For continuous outcomes, to make use of all data, we will impute missing measures of variance using established methods [
40]. To ensure our imputations do not bias our results, we will conduct a sensitivity analysis to examine the missing data under random, completely at random and non-random assumptions.
The transitivity assumption will be assessed visually to ensure that potential effect modifiers (e.g. patient age, comorbidities) are balanced on average across comparisons [
41]. We expect that transitivity will be valid if the common intervention used to compare different KT interventions indirectly is similar when it appears in different trials. Consistency of the entire network will be assessed with the design-by-treatment interaction model [
42]. If inconsistency is found within the network, the loop-specific approach will be used to assess local inconsistency of the loops within each network [
43]. If the assumption of transitivity is valid and the evidence forms a connected network, we will conduct a NMA using a Bayesian random-effects model.

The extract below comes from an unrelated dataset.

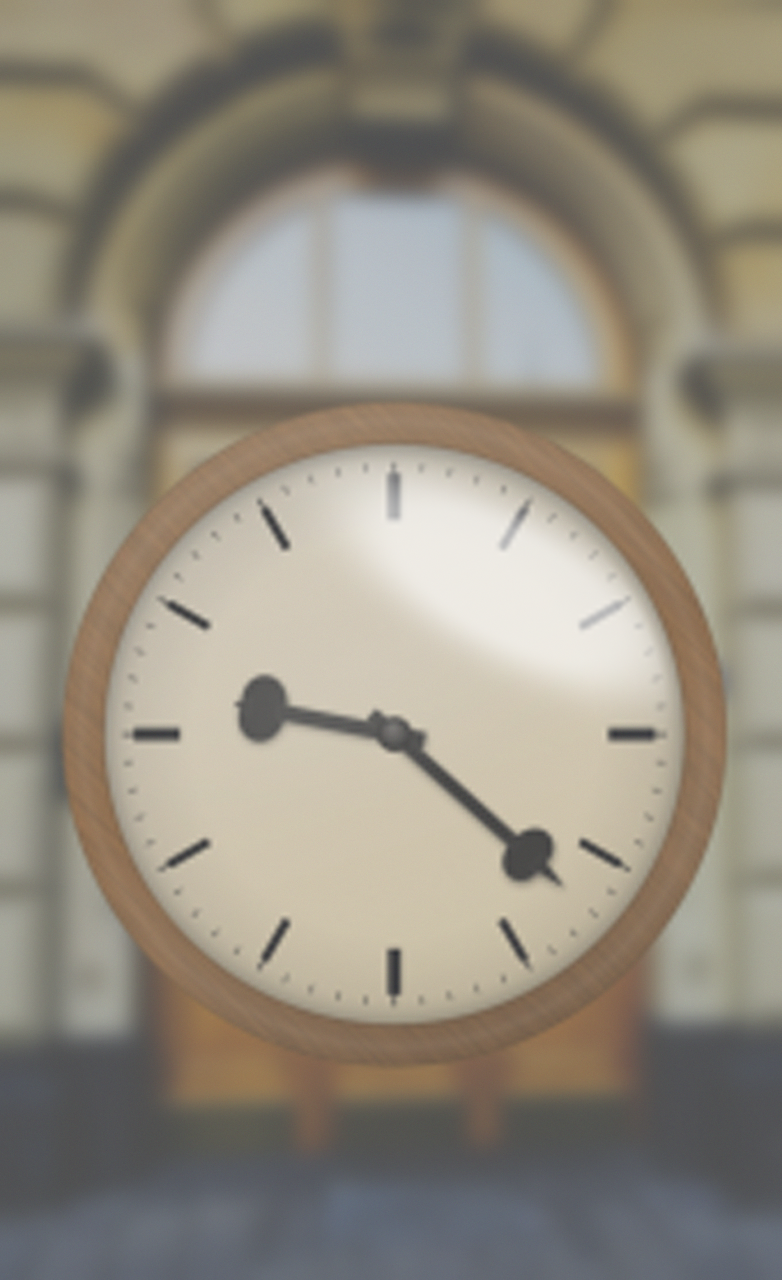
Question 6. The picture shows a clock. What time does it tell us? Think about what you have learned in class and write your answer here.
9:22
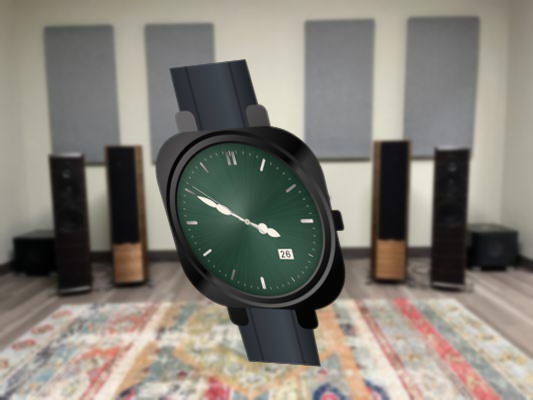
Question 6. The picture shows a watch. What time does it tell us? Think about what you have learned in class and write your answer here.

Across all analyses, the summary intervention effects will be presented using the odds ratio or mean difference with the corresponding 95% credible intervals. Predictive intervals will also be reported for meta-analyses and NMA point estimates. We will assess model convergence using the Gelman-Rubin diagnostic and goodness of model fit [
44] will be assessed using the posterior residual deviance, the degree of heterogeneity, and the Deviance Information Criterion (DIC) [
45]. A well-fitting model has a residual deviance close to the number of data points. A difference of ≥ 3 units in DIC is considered important and the lowest DIC value implies the best fitting model. Mean ranks and the surface under the cumulative ranking curves (SUCRAs) will be used to derive a relative ranking of the KT interventions based on the NMA results [
46]. Rank-heat plots will be used to display the intervention rankings across multiple outcomes [
47].
Network subgroup and meta-regression analyses will be done to explore potential effect modifiers that impact transitivity or consistency assumptions when ten or more studies are available in the underlying outcome. If there are a sufficient number of studies, we will explore the following potential effect modifiers: sex, type of chronic disease, cluster of diseases (as reported in the studies such as diabetes and depression), severity of chronic diseases, care setting, and duration of follow-up. Sensitivity analysis will be done whereby we use data from the following studies in the NMA: (1) studies at low risk of bias based on the two components of our risk of bias assessment found to be of the greatest threat to study validity and (2) studies with high participant retention. Since the NMA is dependent on different priors for variance parameters included in the Bayesian approach, we will conduct a sensitivity analysis using vague priors [
48]. All analyses will be performed within OpenBUGS, except for the consistency assessment that will be conducted in Stata using the
network command [
49,
50]. To ensure reproducibility, code listings or citations providing guidance on the methods employed in this NMA will be available upon request.